There is a mild flow of books within my family. My mother-in-law will read something, and give it to one of her daughters, who will pass it to another, or the reverse. Doesn't happen a lot, but its not rare, either. Usually, the books don't interest me. Either they're what my wife calls 'Oprah books', or they're pretty lightweight. One of the ones that she dropped off a few weeks ago, though, is quite different. It's The Traveler, by John Twelve Hawks.
I'm immediately put on guard when the author's name is 'twelve hawks'. I find myself believing that it's like that scene in 1941 where a girl says to the dance hall maestro "Sam....your name isn't really Sam, is it? " He nods, slowly, and she goes on "What is it, really? " He looks at her. "It's Raoul". She's ecstatic. "Raoul! I knew it couldn't be something ordinary! And your last name -- what is it? " He looks down. "Lipshitz." I just figure that this guy is really named Johnson, or Cunningham, but he wanted a memorable name. Twelve Hawks, yeah, that'll work. As it turns out, though, The Traveler doesn't need that hook. It's a pretty good book.
I sometimes have tendencies toward a dark suspicion regarding authority. I'm not going to hole up in a shack somewhere in Montana, living completely off the grid, and I don't believe in some of the great conspiracy theories, like the black helicopters or the grassy knoll or any of that. Its not that I don't think there are people who'd like those things to be true, or who would act so as to make them true; I just find it hard to believe that any movement can be simultaneously globally effective, sinister, and unknown. I do believe that there are things we take for granted as normal, though, that either are anything but normal, or that could very easily lend themselves to use by nefarious people in support of clandestine goals. When I read about the number of security cameras in Britain, for example, or the use of facial recognition software, I think yeah, that could be a leading indicator.

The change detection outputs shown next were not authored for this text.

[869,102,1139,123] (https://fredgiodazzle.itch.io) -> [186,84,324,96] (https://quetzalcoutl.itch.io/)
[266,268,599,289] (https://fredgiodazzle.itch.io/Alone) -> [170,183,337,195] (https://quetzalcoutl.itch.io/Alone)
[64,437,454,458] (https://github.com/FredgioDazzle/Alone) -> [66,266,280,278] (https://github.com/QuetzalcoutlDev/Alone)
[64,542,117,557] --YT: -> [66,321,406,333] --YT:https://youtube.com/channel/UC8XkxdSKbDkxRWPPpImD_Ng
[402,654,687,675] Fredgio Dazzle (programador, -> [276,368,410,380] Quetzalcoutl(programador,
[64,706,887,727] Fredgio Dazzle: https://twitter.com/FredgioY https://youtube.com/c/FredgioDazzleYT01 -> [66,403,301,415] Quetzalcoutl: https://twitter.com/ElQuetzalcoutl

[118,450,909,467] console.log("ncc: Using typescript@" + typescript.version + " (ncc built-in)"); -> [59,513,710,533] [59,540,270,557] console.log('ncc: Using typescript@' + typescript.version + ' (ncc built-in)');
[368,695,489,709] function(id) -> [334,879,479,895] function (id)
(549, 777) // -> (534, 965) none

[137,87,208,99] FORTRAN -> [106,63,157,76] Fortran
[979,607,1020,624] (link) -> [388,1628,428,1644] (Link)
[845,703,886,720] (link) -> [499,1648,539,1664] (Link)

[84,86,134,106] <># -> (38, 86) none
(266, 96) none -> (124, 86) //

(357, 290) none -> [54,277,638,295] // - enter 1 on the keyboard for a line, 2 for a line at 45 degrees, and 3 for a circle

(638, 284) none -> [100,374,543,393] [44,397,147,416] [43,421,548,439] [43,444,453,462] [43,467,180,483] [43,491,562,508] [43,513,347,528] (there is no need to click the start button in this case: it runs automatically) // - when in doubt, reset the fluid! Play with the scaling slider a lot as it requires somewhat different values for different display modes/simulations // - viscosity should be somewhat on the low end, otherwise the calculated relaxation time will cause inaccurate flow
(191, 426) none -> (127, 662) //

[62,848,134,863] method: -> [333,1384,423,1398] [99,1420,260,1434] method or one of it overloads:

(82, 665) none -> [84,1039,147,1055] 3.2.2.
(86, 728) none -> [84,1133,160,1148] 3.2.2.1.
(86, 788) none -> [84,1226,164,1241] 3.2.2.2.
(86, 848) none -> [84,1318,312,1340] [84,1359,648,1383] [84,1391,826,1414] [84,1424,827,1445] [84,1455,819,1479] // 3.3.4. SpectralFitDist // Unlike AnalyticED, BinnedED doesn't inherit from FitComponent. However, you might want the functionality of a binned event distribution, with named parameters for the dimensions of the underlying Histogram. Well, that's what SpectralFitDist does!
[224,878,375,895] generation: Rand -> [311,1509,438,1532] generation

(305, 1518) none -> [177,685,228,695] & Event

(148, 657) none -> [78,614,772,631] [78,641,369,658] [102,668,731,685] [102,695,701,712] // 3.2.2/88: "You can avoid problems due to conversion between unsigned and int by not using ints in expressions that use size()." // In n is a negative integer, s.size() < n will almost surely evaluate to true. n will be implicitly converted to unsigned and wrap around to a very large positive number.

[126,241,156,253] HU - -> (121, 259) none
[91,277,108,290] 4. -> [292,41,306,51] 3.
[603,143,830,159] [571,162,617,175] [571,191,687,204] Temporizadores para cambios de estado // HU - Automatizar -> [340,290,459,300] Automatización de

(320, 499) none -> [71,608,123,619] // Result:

Twelve Hawks would say that there's nothing leading about it. In The Traveler, he posits that it's already here, and that many of the things that can make life a bit unnerving, like bland, dead-eyed politicians, legal use of GPS trackers to follow people who aren't charged with any crime, and corporations allowed to have the same communications rights -- but not responsibilities -- as actual people, not to mention the prevalence of mind-numbing daytime television and the success of Fox News, are all parts of a movement to control the globe and its inhabitants. Think Thrush, from the Man From U.N.C.L.E series, only vastly more effective, more intelligently run. They really are out to get you -- or at least control you.
The Traveler isn't a book for people who believe in conspiracies. But if you like dystopian novels, it's pretty good.
4 comments:
if you'd like a chance to chat to the author, he'll be on the wsff chatroom later:
http://wespeakforfreedom.com/forums/general-category/site-information/j12h-chat-tomorrow
hope to see you there
Thank you. I'll be honest - the concept spooks me, and I'm not sure that I want to hear more than I know right now. But I'll keep your site in mind.
Well you'd be welcome, and John is an interesting guy, always worth talking to.
Thanks. Perhaps I will. He certainly does tap a number of concepts that -- well, 'alarm' is too strong a word, even 'worry', but 'concern', yes -- that concern me.